Unfortunately I have no further information on this - I saw the article linked to on a blog.


----------



## Fidelista (Jan 17, 2004)

bearone2 said:


> how many 787's are in service? something i should really be concerned about as the 1st test flight won't be until mar?


Not a problem , it will tested and sorted out before anyone has a problem, if in fact it really is..
Everyone {Boeing / FAA} is aware of a potential problem, and the FAA did their job , making sure it didn't become a real problem . 
Its not just on blogs , it has been in aviation news also . See below >f
--------------------------------------------------------------------
According to the FAA document published in the Federal Register, the vulnerability exists because the 787's computer systems connect the passenger network with the flight-safety, control and navigation network. The system also connects to the airline's business and administrative-support network, which communicates maintenance issues to ground crews.

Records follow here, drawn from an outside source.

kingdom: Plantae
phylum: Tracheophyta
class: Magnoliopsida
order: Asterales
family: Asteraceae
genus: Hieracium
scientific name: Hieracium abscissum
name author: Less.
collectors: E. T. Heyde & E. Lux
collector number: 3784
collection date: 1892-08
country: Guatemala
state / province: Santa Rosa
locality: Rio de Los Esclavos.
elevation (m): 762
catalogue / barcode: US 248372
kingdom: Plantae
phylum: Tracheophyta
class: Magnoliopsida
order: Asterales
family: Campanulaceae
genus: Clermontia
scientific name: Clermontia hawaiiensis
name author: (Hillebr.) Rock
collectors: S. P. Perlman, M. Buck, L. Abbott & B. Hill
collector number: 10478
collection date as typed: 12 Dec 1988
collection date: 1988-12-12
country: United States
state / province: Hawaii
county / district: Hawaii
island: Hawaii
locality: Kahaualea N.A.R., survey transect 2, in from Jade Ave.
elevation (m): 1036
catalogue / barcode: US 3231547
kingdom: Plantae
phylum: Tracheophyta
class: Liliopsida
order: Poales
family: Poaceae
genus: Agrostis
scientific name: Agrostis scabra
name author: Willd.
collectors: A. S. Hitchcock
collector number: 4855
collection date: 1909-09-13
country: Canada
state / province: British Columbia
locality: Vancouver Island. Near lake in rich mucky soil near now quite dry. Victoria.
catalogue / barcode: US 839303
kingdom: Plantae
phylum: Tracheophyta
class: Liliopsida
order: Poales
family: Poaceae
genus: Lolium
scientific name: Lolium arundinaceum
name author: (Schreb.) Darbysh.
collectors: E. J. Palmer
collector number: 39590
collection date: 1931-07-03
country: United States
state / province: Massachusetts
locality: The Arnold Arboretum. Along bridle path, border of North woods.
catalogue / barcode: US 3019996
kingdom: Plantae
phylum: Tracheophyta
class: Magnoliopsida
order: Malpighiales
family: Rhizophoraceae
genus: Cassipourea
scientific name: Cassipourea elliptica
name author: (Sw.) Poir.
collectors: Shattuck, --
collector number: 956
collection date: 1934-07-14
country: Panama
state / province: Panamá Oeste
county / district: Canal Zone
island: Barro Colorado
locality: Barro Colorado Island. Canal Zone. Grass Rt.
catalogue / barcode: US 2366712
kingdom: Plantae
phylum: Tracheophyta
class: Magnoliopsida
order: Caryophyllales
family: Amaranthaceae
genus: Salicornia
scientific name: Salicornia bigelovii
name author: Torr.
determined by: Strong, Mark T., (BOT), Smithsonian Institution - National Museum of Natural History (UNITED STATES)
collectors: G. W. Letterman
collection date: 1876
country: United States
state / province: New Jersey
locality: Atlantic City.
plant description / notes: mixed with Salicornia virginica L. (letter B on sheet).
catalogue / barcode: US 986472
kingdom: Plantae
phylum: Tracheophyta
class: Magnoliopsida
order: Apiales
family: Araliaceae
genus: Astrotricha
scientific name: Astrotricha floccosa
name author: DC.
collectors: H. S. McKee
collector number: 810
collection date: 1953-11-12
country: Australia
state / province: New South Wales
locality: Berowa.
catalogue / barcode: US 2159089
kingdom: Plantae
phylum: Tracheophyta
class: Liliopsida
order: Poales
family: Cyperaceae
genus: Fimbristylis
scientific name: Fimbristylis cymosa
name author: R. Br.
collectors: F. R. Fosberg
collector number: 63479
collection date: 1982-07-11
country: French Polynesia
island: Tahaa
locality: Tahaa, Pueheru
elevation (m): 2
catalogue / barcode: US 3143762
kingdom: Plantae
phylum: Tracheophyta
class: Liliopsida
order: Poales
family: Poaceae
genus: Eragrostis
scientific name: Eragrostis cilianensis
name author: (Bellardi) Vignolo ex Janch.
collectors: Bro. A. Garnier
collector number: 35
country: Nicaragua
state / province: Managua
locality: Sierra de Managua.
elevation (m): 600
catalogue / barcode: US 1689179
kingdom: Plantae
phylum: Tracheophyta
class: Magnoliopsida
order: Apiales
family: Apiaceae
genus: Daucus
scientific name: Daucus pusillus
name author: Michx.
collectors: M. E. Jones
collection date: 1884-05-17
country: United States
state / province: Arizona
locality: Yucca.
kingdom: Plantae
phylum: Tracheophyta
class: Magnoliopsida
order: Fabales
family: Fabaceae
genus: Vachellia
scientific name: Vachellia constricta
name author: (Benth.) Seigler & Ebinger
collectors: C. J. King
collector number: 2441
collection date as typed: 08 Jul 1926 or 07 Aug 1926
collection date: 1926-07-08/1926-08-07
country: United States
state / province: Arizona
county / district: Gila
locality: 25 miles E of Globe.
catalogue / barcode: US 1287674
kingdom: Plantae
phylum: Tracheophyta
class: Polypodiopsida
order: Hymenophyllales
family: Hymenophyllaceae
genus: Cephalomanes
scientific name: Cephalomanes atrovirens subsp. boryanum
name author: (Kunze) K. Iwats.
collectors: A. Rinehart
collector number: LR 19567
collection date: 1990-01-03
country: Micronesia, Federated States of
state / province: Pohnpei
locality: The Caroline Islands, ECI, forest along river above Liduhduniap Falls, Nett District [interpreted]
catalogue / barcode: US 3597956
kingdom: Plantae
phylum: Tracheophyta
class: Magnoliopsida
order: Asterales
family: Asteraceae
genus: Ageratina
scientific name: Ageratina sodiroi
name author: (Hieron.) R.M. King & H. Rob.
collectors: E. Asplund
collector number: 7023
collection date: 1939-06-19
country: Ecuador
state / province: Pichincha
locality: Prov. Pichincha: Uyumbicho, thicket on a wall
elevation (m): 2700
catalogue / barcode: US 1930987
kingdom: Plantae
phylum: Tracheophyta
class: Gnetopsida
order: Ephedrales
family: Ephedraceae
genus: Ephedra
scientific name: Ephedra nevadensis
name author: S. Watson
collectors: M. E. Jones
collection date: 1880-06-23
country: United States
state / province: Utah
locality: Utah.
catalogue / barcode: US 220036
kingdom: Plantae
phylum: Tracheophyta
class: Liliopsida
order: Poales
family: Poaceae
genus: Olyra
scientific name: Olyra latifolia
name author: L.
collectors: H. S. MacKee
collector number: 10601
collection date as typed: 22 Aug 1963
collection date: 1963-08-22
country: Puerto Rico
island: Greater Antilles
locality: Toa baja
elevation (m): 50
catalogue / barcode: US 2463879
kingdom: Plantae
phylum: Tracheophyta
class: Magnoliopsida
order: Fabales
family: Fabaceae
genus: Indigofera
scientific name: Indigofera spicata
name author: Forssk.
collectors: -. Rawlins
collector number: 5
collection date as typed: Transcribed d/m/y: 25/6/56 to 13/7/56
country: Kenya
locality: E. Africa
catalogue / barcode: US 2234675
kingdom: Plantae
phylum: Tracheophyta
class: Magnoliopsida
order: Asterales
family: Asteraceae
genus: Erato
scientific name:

The design "allows new kinds of passenger connectivity to previously isolated data networks connected to systems that perform functions required for the safe operation of the airplane," says the FAA document. "Because of this new passenger connectivity, the proposed data-network design and integration may result in security vulnerabilities from intentional or unintentional corruption of data and systems critical to the safety and maintenance of the airplane."

Meanwhile a Boeing spokesperson said that the wording of the FAA document is misleading, and that the plane's networks don't completely connect. Without getting into details, company officials said that Boeing was employing a combination of solutions that involved some physical separation of the networks, known as "air gaps," and software firewalls.

Apart from these there would also be other technical solutions of a proprietary nature, company officials said. According to them, although data can pass between the networks, "there are protections in place" to ensure that the passenger internet service doesn't access the maintenance data or the navigation system "under any circumstance."

Though safeguards protecting the critical networks from unauthorized access were in place, the company still needed to conduct lab and in-flight testing to ensure that they work. This, said officials, will take place in March when the first Dreamliner would be ready for a test flight.

According to Boeing officials, the FAA and Boeing have already agreed on the tests that the plane manufacturer will have to do to demonstrate that it has addressed the FAA's security concerns.

http://www.domain-b.com/aero/aero_mfg/20080107_hacker.html

http://www.theage.com.au/news/news/boeing-dreamliner-hacking-scare/2008/01/07/1199554534790.html


----------



## bearone2 (Jun 4, 2004)

so i won't be able get into company technical/business/maint data. 

oh no. how will i get to sleep worrying about this on an airplane that hasn't started certification testing.


----------